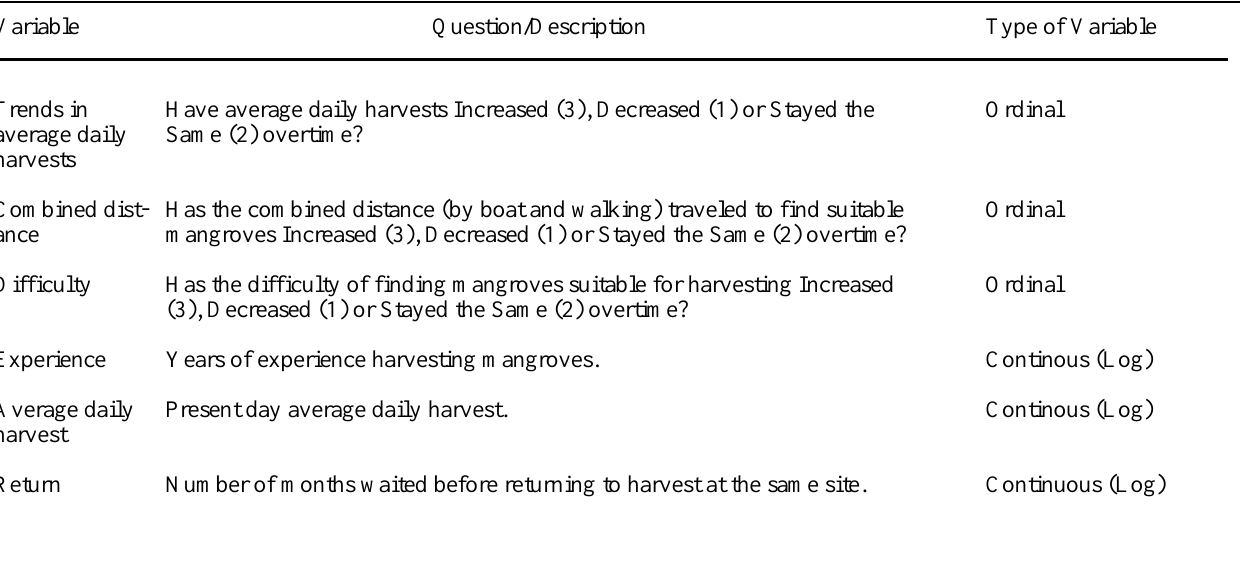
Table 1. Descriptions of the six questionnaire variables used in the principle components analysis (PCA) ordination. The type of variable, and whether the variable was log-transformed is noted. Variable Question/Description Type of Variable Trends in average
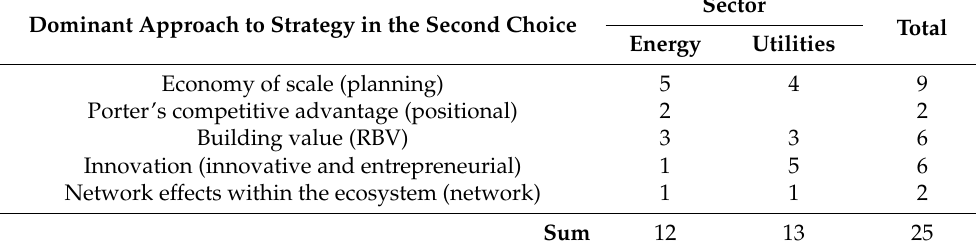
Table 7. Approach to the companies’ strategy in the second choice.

• • • • • • •

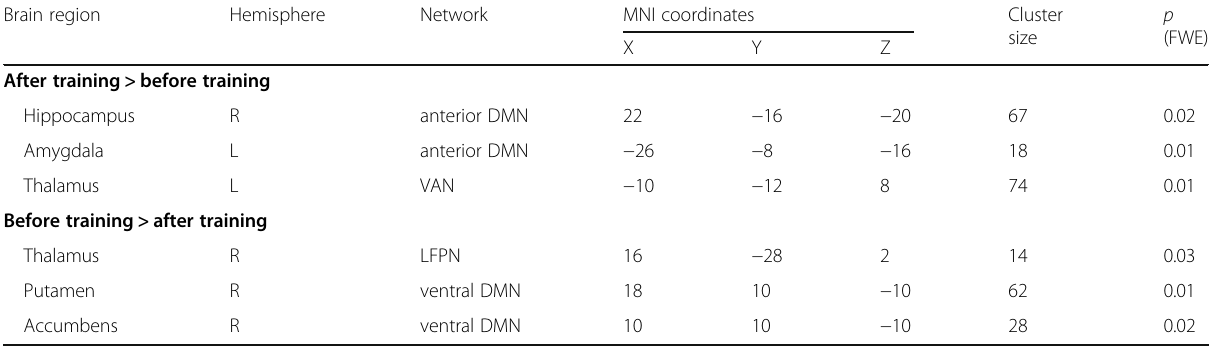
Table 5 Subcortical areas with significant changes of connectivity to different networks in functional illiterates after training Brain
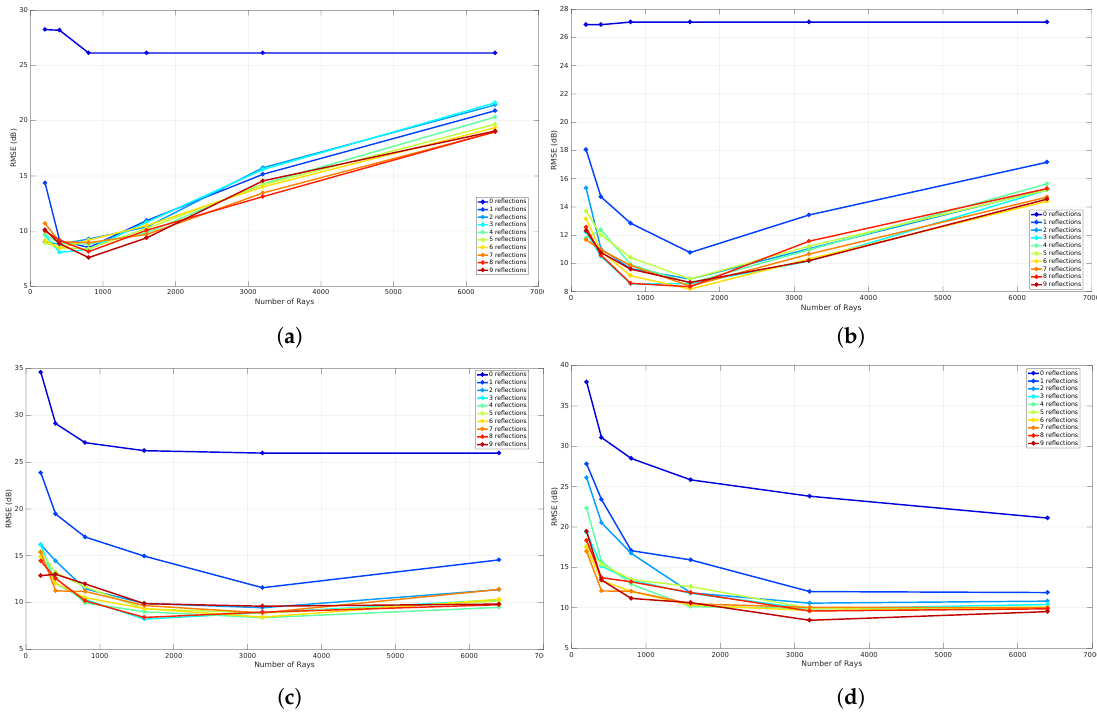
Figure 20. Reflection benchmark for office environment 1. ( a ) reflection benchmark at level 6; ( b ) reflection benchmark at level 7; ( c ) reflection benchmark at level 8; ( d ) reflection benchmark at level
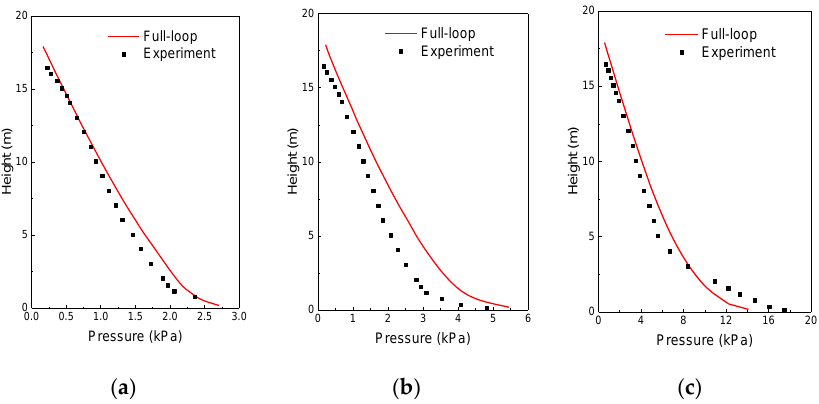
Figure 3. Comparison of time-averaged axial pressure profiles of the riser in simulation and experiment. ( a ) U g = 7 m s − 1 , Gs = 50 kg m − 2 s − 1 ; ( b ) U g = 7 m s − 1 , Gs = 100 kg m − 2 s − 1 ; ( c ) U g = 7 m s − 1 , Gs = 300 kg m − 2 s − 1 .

• • • • • • •

### What you will do
Search the records for the word "Figure". Copy each line where it appears.

### The answer
Figure 20. Reflection benchmark for office environment 1. ( a ) reflection benchmark at level 6; ( b ) reflection benchmark at level 7; ( c ) reflection benchmark at level 8; ( d ) reflection benchmark at level
Figure 3. Comparison of time-averaged axial pressure profiles of the riser in simulation and experiment. ( a ) U g = 7 m s − 1 , Gs = 50 kg m − 2 s − 1 ; ( b ) U g = 7 m s − 1 , Gs = 100 kg m − 2 s − 1 ; ( c ) U g = 7 m s − 1 , Gs = 300 kg m − 2 s − 1 .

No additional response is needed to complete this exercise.